Ahora bien, hasta el momento hemos hablado de la racionalidad como si se tratara


de una facultad estrictamente subjetiva y tautológica, pero eso no es así. De
hecho, la racionalidad humana ha podido desarrollarse y potenciarse en relación
directa con la aparición y despliegue del lenguaje. Ambos son acontecimientos
simultáneos, aunque las ciencias que se han ocupado de este fenómeno no sepan
decirnos aún con claridad cómo comenzó a producirse esta articulación vital. Lo
cierto es que, gracias a esta relación, los seres humanos tuvieron la posibilidad de
fortalecer sus capacidades individuales y sus vínculos gregarios, cuando les fue
posible compartir sus percepciones del mundo y, a través de lo que inicialmente
fueron sonidos onomatopéyicos, designar con símbolos convencionalmente
creados la significación o el sentido de las cosas.

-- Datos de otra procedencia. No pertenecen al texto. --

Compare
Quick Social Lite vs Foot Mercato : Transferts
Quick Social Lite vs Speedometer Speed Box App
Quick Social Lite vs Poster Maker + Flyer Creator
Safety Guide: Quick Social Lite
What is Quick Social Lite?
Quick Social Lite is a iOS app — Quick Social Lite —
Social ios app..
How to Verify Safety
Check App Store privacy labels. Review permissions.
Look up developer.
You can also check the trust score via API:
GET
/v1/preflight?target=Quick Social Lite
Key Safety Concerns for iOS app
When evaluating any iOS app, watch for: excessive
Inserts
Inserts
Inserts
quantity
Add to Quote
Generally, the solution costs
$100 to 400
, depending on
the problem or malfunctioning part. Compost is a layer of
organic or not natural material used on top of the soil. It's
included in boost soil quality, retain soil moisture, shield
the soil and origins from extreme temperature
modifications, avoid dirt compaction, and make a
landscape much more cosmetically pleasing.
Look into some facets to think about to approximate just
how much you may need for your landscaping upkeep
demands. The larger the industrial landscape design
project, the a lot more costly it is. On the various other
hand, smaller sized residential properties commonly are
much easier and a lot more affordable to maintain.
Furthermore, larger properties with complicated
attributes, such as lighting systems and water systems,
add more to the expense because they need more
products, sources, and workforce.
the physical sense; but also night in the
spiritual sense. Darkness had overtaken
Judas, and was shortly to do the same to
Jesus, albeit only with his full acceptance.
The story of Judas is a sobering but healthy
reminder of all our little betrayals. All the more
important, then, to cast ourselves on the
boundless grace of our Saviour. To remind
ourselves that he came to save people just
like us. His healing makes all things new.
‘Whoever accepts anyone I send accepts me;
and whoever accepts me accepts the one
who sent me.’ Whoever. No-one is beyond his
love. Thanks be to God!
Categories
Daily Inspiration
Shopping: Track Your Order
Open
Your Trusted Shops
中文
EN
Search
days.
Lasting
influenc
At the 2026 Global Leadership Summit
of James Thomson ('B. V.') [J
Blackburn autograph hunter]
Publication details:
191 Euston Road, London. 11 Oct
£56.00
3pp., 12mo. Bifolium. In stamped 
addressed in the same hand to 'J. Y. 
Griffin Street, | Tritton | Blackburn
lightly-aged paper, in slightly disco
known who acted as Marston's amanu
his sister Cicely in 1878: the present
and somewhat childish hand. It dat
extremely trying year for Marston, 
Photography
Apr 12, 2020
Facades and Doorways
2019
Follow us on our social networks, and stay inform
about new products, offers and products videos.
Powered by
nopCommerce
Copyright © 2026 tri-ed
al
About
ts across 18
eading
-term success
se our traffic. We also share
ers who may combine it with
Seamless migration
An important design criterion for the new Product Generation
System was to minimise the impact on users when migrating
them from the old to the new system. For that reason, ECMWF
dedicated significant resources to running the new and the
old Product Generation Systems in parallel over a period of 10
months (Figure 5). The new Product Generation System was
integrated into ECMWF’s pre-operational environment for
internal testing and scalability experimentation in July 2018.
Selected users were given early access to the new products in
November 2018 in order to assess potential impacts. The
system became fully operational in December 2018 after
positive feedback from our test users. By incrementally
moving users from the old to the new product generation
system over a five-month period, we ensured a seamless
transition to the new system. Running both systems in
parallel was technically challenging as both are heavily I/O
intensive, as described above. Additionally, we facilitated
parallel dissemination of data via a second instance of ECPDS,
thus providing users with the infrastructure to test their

Precisamente, la dinámica fructífera que dimana de la relación entre racionalidad y


lenguaje nos hace ser esencialmente humanos. Todos nosotros, a partir de ese
momento auroral de nuestra especie, dependemos del ejercicio interpretativo que
nos permite dotar constantemente al mundo de sentido y significación. Esto es así,
porque el mundo o la realidad nunca nos develan su esencia; luego los
conocimientos de los que podemos disponer a este respecto, no son espejos de
las cosas o de una exterioridad que se nos ofrece sin obstáculos,
transparentemente. Por el contrario, todos los conocimientos y las experiencias
humanas son traducciones, reconstrucciones, es decir, interpretaciones, sean
éstas vivenciales, lingüísticas, conceptuales, estéticas, emocionales, sociales,
psíquicas, etc. que se expresan siempre en contextos simbólicos culturales. De
hecho, toda comunidad humana se puede reconocer como tal en la medida en que
comparte ciertas mediaciones interpretativas o, lo que es lo mismo, ciertos
referentes simbólicos, manifiestos en sus maneras intelectivas o somáticas de
proceder y significar el mundo.

Bibliografìa
CASSIRER, Ernest. Antropología Filosófica. Santafé de Bogotá: Fondo de Cultura
Económica. 1993.

GRONDIN, Jean. Introducción a Gadamer.Barcelona: Herder, 2003.

LORITE MENA, José. Objetividad, deseo de verdad y hermenéutica. VI Foro


Nacional de Filosofía. U de A. Medellín: mayo 26, 27, 28 de 1983.

SAVATER, Fernando. Las preguntas de la vida. Barcelona: Ariel. 1999.